Award-Winning Journal of Management Education Article on Learning-Inhibitory Introductory Textbooks
Robert A. Snyder of Northern Kentucky University recently won the first Ruane National Prize for Innovation in Business Education for his article, “Let’s Burn Them All: Reflections on the Learning-Inhibitory Nature of Introduction to Management and Introduction to Organizational Behavior Textbooks,” which was published in the October 2014 issue of Journal of Management Education. Dr. Snyder also has a forthcoming book, The Social Cognitive Neuroscience of Leading Organizational Change, which will be released on March 12, 2016 by Taylor & Francis/Routledge.

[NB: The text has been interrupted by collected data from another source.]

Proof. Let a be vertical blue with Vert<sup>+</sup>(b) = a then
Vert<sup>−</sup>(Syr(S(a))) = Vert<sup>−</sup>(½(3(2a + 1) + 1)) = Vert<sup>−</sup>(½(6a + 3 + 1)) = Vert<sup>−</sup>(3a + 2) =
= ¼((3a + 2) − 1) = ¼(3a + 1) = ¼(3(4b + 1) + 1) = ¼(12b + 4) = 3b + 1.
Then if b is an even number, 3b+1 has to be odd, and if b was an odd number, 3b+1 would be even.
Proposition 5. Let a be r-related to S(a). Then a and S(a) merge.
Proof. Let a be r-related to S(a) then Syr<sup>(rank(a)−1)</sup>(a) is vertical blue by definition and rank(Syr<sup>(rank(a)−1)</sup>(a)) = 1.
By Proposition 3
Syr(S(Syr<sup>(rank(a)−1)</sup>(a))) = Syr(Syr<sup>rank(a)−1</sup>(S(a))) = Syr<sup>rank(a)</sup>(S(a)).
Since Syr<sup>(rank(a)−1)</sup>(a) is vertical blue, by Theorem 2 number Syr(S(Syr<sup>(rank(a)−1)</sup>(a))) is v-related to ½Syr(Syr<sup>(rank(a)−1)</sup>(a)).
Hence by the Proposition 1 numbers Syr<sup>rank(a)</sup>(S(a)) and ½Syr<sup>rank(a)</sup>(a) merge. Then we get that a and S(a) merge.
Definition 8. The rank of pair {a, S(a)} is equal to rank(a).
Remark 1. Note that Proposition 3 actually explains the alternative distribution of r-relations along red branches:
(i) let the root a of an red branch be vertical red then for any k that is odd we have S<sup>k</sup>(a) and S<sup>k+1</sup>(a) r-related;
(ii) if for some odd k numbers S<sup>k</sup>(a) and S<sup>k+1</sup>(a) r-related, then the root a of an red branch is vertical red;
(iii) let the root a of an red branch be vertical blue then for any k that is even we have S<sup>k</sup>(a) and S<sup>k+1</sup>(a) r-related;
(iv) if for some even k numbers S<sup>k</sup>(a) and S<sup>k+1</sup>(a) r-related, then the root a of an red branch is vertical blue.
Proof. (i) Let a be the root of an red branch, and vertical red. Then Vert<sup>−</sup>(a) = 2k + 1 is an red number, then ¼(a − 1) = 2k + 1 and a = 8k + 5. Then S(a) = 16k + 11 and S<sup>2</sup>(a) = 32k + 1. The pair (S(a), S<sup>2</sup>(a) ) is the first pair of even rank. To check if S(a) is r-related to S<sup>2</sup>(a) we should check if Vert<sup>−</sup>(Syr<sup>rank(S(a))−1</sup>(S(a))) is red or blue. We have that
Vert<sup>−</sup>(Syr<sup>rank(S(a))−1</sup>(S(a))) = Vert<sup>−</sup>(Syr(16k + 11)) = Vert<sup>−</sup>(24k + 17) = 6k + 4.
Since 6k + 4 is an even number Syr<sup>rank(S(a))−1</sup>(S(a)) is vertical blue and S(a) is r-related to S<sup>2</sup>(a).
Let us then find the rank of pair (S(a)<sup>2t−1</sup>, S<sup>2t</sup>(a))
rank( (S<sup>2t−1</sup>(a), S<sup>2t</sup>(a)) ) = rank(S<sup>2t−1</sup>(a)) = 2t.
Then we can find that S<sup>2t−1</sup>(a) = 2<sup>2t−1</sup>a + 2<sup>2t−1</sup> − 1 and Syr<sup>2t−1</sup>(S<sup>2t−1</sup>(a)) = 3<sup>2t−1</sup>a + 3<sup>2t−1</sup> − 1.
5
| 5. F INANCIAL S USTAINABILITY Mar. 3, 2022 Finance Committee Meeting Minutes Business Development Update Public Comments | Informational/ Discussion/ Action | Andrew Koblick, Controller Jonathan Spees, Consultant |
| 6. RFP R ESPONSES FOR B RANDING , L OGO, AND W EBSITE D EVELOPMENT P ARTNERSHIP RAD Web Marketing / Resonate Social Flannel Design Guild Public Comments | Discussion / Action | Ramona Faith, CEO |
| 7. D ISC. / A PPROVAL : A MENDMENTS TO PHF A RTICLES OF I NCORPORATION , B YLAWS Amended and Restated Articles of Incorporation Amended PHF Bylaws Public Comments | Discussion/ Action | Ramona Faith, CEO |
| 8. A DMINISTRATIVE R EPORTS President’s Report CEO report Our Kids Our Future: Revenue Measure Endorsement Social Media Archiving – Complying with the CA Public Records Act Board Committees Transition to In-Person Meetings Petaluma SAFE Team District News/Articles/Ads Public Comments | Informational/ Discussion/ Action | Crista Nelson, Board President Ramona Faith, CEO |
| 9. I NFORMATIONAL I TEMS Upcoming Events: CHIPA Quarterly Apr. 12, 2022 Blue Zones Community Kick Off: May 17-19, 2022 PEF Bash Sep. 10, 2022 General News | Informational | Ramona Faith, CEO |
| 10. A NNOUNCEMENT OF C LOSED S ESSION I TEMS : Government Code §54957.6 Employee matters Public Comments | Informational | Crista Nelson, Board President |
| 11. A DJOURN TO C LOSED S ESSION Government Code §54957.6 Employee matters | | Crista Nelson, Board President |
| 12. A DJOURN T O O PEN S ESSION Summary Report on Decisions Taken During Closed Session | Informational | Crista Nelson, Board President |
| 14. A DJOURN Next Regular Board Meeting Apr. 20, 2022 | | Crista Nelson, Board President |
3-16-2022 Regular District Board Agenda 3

The abstract for the award-winning article:
This essay provides evidence from the neurosciences that standard Introduction to Management and Introduction to Organizational Behavior textbooks may inhibit, rather than facilitate, learning of the basic concepts and the rudimentary knowledge-basis that underlie the complex skills business students should learn in subsequent coursework and that they must hone in practice as future managers. Specific introductory textbook limitations that are addressed include the following: (a) the nearly total absence of neuroscience findings that have important relevance and application to management and organizational behavior; (b) the ineffective manner in which theories are presented; (c) the use of idiosyncratic, academically derived, or simply spot-invented language; (d) the nonengaging manner in which information (generally speaking) is presented; and (e) the question of whether such textbooks are being read, much less studied. Based on my recent, joyous experience in not using such textbooks, I propose, for readers’ possible consideration, an alternative (hyperlink) practice that is (a) fully compatible with recent neuroscience research on management, learning, and information retention/retrieval and (b) likely to dramatically increase student engagement with assigned readings in Introduction to Management and Introduction to Organizational Behavior courses and their ability to retrieve content and apply it during class discussions.